Fortunately, there are steps scientists can take to protect their reputations and the integrity of their research while contributing their expertise to the critical issues of the day. The 2012 UCS guide, Science in an Age of Scrutiny: How Scientists Can Respond to Criticism and Personal Attacks, was created to help scientists who find themselves in the spotlight make smart decisions about how to respond.
The guide offers checklists of steps scientists should take (and avoid) when confronted with several different kinds of scrutiny:
Harassing Correspondence, including emails or letters that harass scientists by attacking their research, wasting their time with endless questions, or making threats.

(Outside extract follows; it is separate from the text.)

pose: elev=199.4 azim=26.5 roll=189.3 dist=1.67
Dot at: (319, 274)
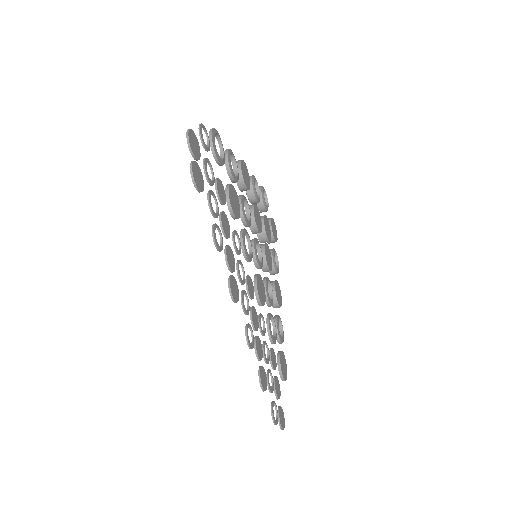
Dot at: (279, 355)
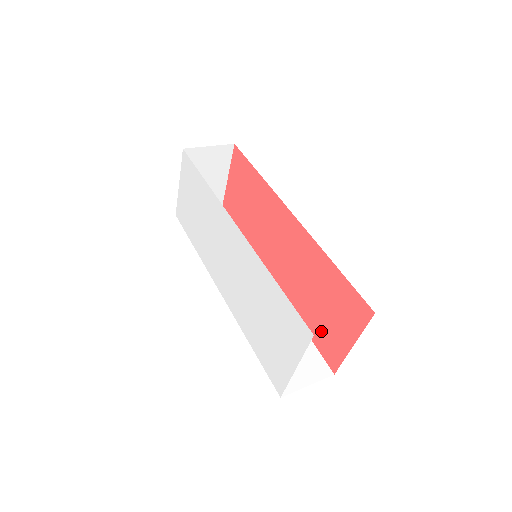
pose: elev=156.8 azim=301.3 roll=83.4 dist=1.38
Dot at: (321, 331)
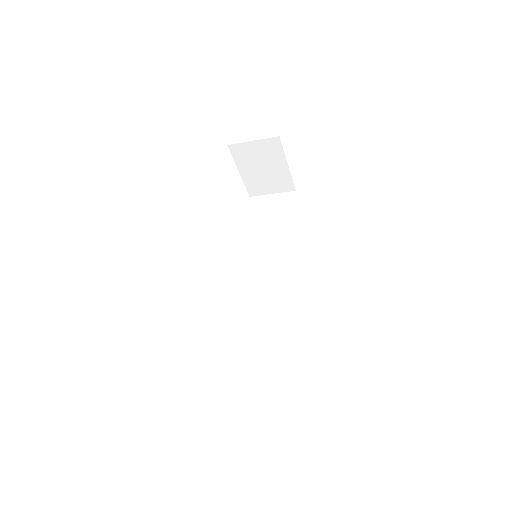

Hostile Bloggers whose posts misrepresent research, accuse the scientist of misconduct, or reveal personal contact information that readers can use to harass the scientist.
Demands for Private Information such as correspondence with peers about research. Such demands may come from individuals, organizations, companies, or government agencies.
Attacks through Mainstream Sources such as news media outlets or public officials.
Some recurring pieces of advice from the checklists:
- Respond calmly and constructively to valid criticism and inquiries about your work and field of research—but avoid getting pulled into debates with people who only seek to waste your time.
- When you do respond, do so through mainstream sources or on more neutral territory, such as your own blog.
- Use the resources available to you, such as non-profit legal counsel or your organization's public relations office, to help you determine the best strategy for responding.
- Remember that your work emails may become public in certain situations, and keep them accordingly professional.
- Keep records of harassing messages, and contact authorities if they become threatening.
Given the ideological divides on many science-based policy challenges, as well as the integral role of science in the policy-making process, we can expect attacks on scientists to continue—so it's important to be prepared for them.